44 O facto de a participação no programa de rotulagem Energy Star apresentar carácter não vinculativo não é susceptível de colocar de novo em questão esta conclusão. Com efeito, o referido acordo nem por isso deixou de ser concebido para influenciar directamente as trocas comerciais relativas aos equipamentos de escritório, facilitando estas trocas para os fabricantes e permitindo aos consumidores escolher os produtos que consomem menos energia.
45 Além disso, como observou o advogado-geral no n.° 62 das suas conclusões, resulta claramente do acordo sobre os obstáculos técnicos ao comércio, anexo ao acordo que institui a Organização Mundial do Comércio, aprovado em nome da Comunidade e em relação às matérias da sua competência pela Decisão 94/800/CE do Conselho, de 22 de Dezembro de 1994 (JO L 336, p. 1), que os regulamentos não vinculativos relativos à rotulagem poderão constituir obstáculos ao comércio internacional.

++++

— TAREFA 1 —
Transcreva do texto sobre a rotulagem Energy Star o trecho que começa em "44 O facto de" e vai até "consomem menos energia.".
— TAREFA 2 —
Traduza para inglês a seguinte frase do texto sobre a rotulagem Energy Star: "Com efeito, o referido acordo nem por isso deixou de ser concebido para influenciar directamente as trocas comerciais relativas aos equipamentos de escritório, facilitando estas trocas para os fabricantes e permitindo aos consumidores escolher os produtos que consomem menos energia."
Os dados apresentados a seguir provêm de outra fonte.

Registos contidos num conjunto de dados:
++++

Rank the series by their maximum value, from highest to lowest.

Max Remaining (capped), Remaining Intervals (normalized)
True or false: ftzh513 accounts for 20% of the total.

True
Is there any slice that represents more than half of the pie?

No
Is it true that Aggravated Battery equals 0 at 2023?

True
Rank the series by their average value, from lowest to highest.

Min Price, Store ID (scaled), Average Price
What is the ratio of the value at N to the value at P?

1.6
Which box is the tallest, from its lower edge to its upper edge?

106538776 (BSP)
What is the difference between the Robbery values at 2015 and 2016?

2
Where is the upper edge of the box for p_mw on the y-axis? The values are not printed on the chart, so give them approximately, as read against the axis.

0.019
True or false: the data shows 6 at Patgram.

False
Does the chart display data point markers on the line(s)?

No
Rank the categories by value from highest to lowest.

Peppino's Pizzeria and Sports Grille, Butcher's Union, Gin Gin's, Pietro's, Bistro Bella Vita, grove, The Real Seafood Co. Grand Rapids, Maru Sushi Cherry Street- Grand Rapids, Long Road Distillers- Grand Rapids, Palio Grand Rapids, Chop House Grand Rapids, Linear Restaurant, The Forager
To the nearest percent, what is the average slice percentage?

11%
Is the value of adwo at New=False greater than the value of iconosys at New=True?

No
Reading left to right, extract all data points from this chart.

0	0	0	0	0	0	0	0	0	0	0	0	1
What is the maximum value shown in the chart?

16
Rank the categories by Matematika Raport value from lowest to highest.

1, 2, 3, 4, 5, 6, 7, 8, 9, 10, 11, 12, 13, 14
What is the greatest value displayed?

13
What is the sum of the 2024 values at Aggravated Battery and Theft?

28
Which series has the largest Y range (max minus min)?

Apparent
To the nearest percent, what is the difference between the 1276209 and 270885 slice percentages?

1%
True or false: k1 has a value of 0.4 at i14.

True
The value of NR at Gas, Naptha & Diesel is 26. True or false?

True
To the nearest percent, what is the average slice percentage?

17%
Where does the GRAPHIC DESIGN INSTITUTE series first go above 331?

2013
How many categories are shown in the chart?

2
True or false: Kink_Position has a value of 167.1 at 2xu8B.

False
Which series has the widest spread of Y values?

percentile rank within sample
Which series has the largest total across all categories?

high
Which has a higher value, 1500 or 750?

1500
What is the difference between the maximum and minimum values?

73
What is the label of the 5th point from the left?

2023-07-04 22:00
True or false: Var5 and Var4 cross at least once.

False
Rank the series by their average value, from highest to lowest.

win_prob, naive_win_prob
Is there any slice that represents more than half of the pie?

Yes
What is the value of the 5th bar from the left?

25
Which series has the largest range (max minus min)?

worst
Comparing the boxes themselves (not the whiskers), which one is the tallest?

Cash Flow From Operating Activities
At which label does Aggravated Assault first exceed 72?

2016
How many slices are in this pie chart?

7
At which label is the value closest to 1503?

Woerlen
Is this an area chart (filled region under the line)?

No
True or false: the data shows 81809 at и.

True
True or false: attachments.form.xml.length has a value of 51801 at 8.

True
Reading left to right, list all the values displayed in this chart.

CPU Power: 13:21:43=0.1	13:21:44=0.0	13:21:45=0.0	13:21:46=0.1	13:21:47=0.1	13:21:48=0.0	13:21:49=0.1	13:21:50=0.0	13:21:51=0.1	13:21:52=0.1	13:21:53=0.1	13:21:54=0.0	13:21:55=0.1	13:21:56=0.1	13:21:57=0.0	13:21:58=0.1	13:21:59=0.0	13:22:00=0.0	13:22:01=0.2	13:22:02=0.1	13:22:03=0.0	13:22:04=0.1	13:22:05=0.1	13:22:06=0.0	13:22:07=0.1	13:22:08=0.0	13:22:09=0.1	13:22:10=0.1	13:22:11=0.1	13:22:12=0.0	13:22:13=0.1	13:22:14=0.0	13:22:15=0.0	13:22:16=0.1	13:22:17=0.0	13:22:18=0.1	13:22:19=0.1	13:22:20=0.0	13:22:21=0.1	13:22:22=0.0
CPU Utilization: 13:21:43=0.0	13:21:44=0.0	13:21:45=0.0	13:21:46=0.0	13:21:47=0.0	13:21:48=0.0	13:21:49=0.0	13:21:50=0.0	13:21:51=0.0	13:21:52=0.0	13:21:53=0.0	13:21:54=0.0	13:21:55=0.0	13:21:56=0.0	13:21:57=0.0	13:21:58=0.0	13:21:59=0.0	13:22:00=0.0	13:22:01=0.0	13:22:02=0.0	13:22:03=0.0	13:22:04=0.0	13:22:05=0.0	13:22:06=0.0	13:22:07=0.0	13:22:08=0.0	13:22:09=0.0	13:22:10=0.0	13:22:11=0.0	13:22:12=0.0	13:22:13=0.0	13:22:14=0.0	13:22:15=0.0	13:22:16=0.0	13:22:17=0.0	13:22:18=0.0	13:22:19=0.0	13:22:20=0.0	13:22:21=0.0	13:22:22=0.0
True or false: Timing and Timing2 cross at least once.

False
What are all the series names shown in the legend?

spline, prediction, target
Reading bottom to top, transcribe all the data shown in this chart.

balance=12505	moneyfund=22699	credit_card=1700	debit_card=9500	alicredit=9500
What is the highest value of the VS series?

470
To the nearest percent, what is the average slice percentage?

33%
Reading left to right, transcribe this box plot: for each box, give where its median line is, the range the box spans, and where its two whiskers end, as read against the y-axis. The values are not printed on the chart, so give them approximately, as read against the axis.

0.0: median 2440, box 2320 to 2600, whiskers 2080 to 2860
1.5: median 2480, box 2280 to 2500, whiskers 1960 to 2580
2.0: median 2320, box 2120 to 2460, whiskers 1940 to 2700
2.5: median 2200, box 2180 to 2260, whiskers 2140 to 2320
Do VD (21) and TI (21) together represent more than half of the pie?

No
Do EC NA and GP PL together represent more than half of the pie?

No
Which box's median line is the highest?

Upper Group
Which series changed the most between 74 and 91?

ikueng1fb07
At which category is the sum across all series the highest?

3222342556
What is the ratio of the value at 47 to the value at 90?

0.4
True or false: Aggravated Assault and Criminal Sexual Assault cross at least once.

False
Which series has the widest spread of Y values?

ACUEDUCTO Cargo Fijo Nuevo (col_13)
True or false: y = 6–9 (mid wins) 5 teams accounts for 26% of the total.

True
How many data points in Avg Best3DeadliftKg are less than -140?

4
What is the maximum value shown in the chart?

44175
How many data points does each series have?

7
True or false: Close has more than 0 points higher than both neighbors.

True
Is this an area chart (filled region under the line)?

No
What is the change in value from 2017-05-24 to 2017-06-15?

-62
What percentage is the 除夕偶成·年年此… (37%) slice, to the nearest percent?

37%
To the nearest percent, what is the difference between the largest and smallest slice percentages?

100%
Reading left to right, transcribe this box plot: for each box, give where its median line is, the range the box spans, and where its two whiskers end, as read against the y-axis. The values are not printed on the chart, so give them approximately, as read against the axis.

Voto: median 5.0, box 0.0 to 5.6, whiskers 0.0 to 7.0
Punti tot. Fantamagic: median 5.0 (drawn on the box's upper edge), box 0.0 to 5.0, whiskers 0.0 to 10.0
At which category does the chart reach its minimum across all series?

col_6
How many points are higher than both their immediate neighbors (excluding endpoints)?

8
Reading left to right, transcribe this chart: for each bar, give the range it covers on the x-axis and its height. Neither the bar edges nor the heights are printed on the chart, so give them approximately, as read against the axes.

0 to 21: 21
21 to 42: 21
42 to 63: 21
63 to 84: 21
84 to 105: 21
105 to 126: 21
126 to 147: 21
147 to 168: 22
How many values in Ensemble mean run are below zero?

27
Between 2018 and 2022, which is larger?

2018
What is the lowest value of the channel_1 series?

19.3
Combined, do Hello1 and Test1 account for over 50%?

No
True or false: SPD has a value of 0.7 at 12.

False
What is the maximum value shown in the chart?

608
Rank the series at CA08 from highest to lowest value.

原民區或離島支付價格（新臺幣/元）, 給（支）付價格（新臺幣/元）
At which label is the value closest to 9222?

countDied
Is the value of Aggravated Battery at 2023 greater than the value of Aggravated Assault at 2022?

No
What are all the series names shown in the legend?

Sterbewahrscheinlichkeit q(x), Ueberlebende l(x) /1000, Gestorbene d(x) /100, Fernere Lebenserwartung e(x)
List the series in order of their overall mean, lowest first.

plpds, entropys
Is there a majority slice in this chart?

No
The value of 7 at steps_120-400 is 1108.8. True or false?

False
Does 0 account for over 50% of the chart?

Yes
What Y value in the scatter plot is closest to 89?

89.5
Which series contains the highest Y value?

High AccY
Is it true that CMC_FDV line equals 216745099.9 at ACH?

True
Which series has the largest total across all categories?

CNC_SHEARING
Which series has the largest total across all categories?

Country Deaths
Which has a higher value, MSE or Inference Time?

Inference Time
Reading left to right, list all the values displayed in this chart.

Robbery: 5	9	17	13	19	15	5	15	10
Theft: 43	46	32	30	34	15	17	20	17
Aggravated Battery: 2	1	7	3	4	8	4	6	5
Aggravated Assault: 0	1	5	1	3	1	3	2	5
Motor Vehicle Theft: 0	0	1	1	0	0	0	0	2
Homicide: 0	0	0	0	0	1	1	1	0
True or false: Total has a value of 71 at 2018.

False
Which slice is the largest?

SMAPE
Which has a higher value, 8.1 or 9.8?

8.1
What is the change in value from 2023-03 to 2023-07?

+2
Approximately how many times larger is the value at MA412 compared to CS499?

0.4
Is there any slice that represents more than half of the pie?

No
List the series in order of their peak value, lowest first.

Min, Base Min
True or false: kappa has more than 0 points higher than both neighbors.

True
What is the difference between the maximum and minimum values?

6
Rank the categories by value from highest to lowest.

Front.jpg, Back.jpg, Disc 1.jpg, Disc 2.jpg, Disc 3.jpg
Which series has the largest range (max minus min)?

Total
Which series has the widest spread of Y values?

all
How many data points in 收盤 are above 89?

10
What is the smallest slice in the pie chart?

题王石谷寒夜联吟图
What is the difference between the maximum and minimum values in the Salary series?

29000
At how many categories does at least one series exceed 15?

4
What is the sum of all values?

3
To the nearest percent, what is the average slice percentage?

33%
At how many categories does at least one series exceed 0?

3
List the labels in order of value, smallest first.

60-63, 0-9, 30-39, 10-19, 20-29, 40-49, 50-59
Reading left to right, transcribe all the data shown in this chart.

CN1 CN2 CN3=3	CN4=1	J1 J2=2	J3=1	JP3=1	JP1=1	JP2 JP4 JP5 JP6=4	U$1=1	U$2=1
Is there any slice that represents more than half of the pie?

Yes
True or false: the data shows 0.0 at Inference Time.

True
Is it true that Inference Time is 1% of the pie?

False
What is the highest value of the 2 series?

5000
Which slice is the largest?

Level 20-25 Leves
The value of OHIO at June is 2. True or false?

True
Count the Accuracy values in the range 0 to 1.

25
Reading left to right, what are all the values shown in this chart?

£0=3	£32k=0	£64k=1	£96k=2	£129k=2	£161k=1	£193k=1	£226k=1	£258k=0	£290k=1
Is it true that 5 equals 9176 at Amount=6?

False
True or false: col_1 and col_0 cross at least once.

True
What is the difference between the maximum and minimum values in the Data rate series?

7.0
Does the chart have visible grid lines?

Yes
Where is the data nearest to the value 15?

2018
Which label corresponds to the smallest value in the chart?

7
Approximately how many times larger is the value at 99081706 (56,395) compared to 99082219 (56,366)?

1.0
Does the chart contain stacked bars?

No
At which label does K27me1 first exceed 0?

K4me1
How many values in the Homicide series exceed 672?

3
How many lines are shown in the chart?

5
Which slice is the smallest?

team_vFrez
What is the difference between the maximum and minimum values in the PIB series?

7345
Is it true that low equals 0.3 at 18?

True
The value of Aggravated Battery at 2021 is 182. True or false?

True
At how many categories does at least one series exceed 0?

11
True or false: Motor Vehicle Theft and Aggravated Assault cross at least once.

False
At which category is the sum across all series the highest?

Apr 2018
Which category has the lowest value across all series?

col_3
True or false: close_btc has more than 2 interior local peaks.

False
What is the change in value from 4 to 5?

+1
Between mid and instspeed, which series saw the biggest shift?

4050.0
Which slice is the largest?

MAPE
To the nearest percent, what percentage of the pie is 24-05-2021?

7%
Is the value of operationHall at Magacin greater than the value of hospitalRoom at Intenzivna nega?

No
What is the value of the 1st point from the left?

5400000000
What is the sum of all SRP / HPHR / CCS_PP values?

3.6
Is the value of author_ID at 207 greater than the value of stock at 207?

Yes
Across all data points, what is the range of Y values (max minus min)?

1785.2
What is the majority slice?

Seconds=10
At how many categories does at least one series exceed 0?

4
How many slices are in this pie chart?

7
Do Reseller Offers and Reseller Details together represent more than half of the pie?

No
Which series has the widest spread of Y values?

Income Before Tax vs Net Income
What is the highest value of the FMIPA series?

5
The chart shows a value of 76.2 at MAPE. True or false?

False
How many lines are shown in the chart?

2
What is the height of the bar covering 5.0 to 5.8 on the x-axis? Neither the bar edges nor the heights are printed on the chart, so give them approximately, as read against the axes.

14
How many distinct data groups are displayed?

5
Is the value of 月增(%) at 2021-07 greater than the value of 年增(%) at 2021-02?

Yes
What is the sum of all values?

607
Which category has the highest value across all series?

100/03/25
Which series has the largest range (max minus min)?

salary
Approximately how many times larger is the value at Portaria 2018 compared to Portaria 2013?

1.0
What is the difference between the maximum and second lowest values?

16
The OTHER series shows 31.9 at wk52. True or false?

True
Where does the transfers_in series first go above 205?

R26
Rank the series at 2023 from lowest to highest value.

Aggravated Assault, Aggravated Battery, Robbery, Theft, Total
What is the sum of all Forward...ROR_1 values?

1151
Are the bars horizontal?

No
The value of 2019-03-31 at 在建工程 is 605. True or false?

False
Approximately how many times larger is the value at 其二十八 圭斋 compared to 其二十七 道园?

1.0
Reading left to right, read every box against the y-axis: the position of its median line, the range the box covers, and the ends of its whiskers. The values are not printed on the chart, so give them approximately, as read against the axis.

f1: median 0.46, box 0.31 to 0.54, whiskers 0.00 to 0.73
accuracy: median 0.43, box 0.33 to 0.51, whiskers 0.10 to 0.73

++++

— RESPOSTA 1 —
44 O facto de a participação no programa de rotulagem Energy Star apresentar carácter não vinculativo não é susceptível de colocar de novo em questão esta conclusão. Com efeito, o referido acordo nem por isso deixou de ser concebido para influenciar directamente as trocas comerciais relativas aos equipamentos de escritório, facilitando estas trocas para os fabricantes e permitindo aos consumidores escolher os produtos que consomem menos energia.

— RESPOSTA 2 —
Indeed, the agreement in question was nonetheless designed to directly influence trade in office equipment, facilitating such trade for manufacturers and enabling consumers to choose the products that consume less energy.